CVE-2026-8442

Vulnerability

The WP Review Slider Pro plugin for WordPress versions up to and including 12.6.8 contains an arbitrary file deletion vulnerability. The flaw resides in the wpfb_hide_review and wprp_save_review_admin AJAX handlers. The wpfb_hidereview_ajax() function checks that a stored media URL starts with an expected prefix using strpos() but fails to sanitize path traversal sequences in the remaining relative path before passing it to unlink(). This allows an authenticated attacker with subscriber-level access or above to delete arbitrary files on the server.

Exploitation

An attacker needs subscriber-level access to the WordPress site.
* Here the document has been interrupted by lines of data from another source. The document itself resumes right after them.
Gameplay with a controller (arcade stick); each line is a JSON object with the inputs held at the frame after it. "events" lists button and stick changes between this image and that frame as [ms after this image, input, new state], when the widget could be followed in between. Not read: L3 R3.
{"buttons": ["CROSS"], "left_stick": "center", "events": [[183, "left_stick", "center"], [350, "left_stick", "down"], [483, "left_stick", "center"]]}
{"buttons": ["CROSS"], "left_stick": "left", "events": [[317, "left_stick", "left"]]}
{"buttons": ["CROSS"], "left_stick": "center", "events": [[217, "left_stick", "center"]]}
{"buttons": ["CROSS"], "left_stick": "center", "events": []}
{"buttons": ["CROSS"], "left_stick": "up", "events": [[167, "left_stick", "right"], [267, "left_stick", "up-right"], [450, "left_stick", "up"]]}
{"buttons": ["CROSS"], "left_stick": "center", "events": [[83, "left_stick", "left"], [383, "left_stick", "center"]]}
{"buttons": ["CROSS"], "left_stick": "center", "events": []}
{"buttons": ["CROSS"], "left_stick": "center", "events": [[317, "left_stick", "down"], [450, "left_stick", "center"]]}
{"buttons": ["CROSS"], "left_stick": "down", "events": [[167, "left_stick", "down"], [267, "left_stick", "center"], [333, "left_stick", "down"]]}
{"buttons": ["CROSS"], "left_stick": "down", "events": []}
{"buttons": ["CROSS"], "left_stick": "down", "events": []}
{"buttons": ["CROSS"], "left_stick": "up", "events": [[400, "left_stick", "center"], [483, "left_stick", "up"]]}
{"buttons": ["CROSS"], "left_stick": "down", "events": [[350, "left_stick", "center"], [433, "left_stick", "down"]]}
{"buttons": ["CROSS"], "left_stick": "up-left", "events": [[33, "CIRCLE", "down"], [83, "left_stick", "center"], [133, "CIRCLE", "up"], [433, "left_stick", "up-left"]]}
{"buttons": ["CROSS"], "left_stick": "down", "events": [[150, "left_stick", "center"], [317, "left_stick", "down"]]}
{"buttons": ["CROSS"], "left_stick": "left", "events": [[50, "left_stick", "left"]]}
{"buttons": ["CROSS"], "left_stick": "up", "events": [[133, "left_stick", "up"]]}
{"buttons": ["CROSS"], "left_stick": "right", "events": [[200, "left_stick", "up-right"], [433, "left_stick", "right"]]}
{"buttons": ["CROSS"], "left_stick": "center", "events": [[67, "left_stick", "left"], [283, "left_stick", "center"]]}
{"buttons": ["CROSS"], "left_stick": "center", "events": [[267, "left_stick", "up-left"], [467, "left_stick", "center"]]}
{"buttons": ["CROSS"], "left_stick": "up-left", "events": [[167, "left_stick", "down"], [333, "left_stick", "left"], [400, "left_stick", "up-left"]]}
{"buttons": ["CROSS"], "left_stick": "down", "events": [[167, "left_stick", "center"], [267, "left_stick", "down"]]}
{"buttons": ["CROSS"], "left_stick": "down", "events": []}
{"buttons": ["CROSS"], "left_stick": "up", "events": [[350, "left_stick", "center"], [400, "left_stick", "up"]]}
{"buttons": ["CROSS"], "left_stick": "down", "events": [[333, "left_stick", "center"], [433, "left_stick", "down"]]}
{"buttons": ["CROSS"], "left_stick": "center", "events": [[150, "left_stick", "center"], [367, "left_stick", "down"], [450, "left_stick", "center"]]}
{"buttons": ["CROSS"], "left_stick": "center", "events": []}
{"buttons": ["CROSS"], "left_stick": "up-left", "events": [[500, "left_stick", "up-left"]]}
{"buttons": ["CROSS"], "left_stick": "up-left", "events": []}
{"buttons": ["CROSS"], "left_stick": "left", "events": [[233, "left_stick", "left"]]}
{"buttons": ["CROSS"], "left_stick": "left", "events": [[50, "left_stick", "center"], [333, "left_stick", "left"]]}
By sending crafted AJAX requests to the vulnerable handlers, the attacker can supply a file path containing ../ sequences that bypass the prefix check and reach arbitrary files outside the intended directory. The lack of authorization checks on the AJAX handlers makes this possible for any authenticated user.

Impact

Successful exploitation allows an attacker to delete arbitrary files, including critical system files such as wp-config.php or executable files. Deleting certain files could lead to denial of service or, in combination with other vulnerabilities, enable remote code execution. The CVSS v3 score is 8.1 (High).

Mitigation

The vendor has not yet released a patched version as of the publication date (2026-06-16). Website administrators should restrict subscriber-level access, monitor for unusual AJAX activity, and apply updates as soon as they become available. The plugin homepage [1] may provide future updates.